DOLAR 32,5422 -0.01%
EURO 34,9092 0.13%
ALTIN 2.426,490,16
BIST 9.712,44-0,10%
BITCOIN 2051561-4,46%
Edirne
24°

HAFİF YAĞMUR

02:00

İMSAK'A KALAN SÜRE

Saadet’ten eğitimde çözüm önerileri

Saadet’ten eğitimde çözüm önerileri

ABONE OL
16 Eylül 2019 11:29
Saadet’ten eğitimde çözüm önerileri
0

BEĞENDİM

ABONE OL

Saadet Partisi Edirne İl Başkanı Ali Demirkıran, geçtiğimiz Pazartesi günü başlayan 2019-2020 eğitim-öğretim dönemi birçok sorunu da beraberinde getirdiğini belirterek, partisinin eğitim sisteminin sorunlarıyla ilgili çözüm önerilerini paylaştı.

Saadet Partisi Edirne İl Başkanı Ali Demirkıran, yaptığı yazılı açıklamada, eğitim sisteminde kendi medeniyet değerlerimizin esas alınması gerektiğine vurgu yaparak, “Bu nedenle müfredatlar ve ders kitapları da kendi değerlerimize uygun olarak hazırlanmalıdır. Bakan değiştirerek, eğitimi tamamen sınavlara ve testlere bağlayarak, not sistemi ile uğraşarak, teneffüs saatlerini, dönem sayısını artırarak, okulların adlarını değiştirerek bu sorunlar çözülmez” dedi.

“EĞİTİM HÜSRANA DÖNÜŞTÜ!”

Demirkıran, hükümetin 18 yıldır eğitim sistemini içinden çıkılmaz hale getirdiğini belirterek, “18 milyon öğrenci bu yıl okula gidiyor. Bu 18 milyon öğrencinin tamamı AK Parti iktidarında dünyaya geldi. Bu dönemde anasınıfına, ilkokula, ortaokula ve liseye bu iktidar döneminde gitti. Şu anda okula giden mevcut nesil Ak Parti’nin eseri. Üstelik de 7 değişik bakanla ‘devrim gibi karar, devrim gibi de değişiklik’ diye sonu hüsran olan icraatlar yapıldı. Ama devrim gibi kararlar sonunda büyük hüsrana dönüştü” ifadelerini kullandı.

Demirkıran, yeni başlayan eğitim-öğretim yılında tüm öğretmen ve öğrencilere başarılar dileyerek,  Saadet Partisi’nin eğitim sisteminin sorunlarıyla ilgili çözüm önerileri ise şöyle sıraladı;

  • Eğitim konusu siyaset üstü bir konudur, devlet politikasıdır, maarif davamızdır. Öncelikle konuya bu şekilde yaklaşılmalıdır.
  • Eğitim, hepimizin ortak meselesidir. Bu nedenle hepimizin ortak davası olması gerçeği kabul edilerek hükümet konuyu bütün bu paydaşlarıyla ele almalıdır.
  • Sadece öğretim dediğimiz gibi bilgi yükleme değil, eğitim dediğimiz davranış kazandırma hedeflenmelidir.
********************
(Aşağıdakileri tamamlayın):
1. Çıkarılan metne dayanarak aşağıdaki soruları yanıtlayın.
(a) Ali Demirkıran hangi partinin il başkanıdır?
(b) Demirkıran'a göre bu yıl kaç milyon öğrenci okula gidiyor?
(c) Metne göre eğitimde kaç değişik bakanla icraatlar yapıldı?
2. Çıkarılan metnin "Saadet Partisi Edirne İl Başkanı Ali Demirkıran, geçtiğimiz" ifadesiyle başlayıp "çözüm önerilerini paylaştı." ifadesiyle biten kısmını, bu son ifade de dahil olmak üzere, harfi harfine yazıya geçirin.
********************
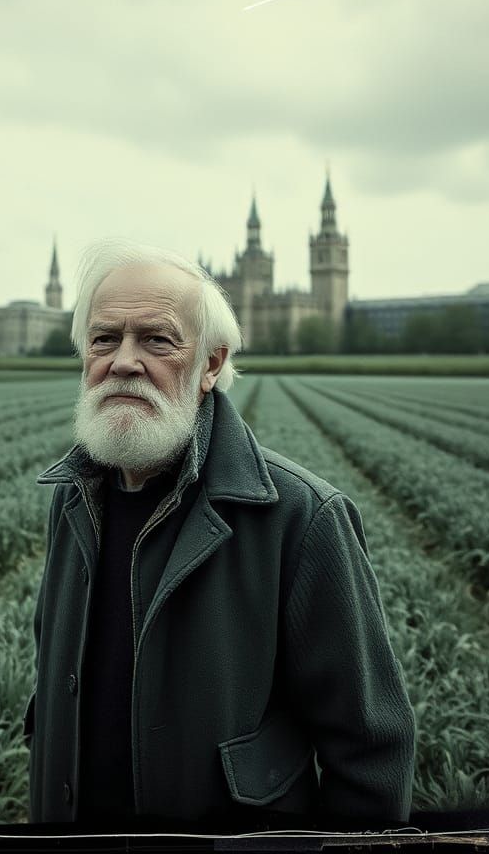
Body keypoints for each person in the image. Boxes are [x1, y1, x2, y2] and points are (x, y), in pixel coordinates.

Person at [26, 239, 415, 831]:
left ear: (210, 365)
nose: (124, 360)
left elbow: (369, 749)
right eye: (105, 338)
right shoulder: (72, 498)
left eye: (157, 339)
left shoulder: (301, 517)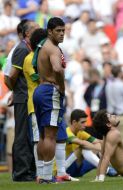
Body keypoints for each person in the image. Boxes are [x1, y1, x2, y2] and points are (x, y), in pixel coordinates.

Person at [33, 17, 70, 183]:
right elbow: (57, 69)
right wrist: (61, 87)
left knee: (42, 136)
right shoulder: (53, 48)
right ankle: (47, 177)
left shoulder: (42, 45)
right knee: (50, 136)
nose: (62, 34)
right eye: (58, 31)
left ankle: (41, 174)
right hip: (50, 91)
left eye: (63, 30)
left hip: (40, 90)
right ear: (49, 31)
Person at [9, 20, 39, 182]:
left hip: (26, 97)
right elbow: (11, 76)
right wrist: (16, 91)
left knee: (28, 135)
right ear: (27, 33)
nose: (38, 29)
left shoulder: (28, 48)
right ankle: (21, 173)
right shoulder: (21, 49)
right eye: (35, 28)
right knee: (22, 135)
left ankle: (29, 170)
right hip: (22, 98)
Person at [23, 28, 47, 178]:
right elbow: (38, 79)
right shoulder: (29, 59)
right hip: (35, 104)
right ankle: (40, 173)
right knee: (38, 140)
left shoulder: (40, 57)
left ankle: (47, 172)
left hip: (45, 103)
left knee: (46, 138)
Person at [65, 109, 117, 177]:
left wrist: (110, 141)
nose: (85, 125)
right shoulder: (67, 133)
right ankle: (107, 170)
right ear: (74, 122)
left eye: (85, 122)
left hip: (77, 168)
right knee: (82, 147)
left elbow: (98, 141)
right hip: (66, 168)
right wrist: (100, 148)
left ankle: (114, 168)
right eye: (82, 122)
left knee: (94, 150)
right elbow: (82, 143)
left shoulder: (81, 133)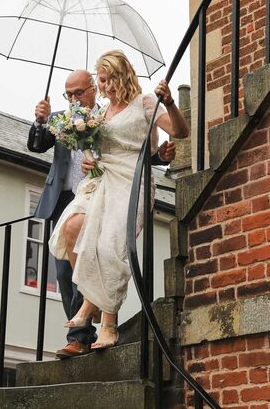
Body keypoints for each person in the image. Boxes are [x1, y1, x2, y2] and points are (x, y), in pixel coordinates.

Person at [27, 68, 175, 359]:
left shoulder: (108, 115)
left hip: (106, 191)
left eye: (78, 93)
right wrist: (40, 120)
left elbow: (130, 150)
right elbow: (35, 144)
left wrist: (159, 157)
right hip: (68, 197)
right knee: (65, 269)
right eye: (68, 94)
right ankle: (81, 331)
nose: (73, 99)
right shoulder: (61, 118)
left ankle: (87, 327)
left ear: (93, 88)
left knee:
********************
(Beklenen çıktılar):
1.
(a) Saadet Partisi
(b) 18 milyon
(c) 7

2.
Saadet Partisi Edirne İl Başkanı Ali Demirkıran, geçtiğimiz Pazartesi günü başlayan 2019-2020 eğitim-öğretim dönemi birçok sorunu da beraberinde getirdiğini belirterek, partisinin eğitim sisteminin sorunlarıyla ilgili çözüm önerilerini paylaştı.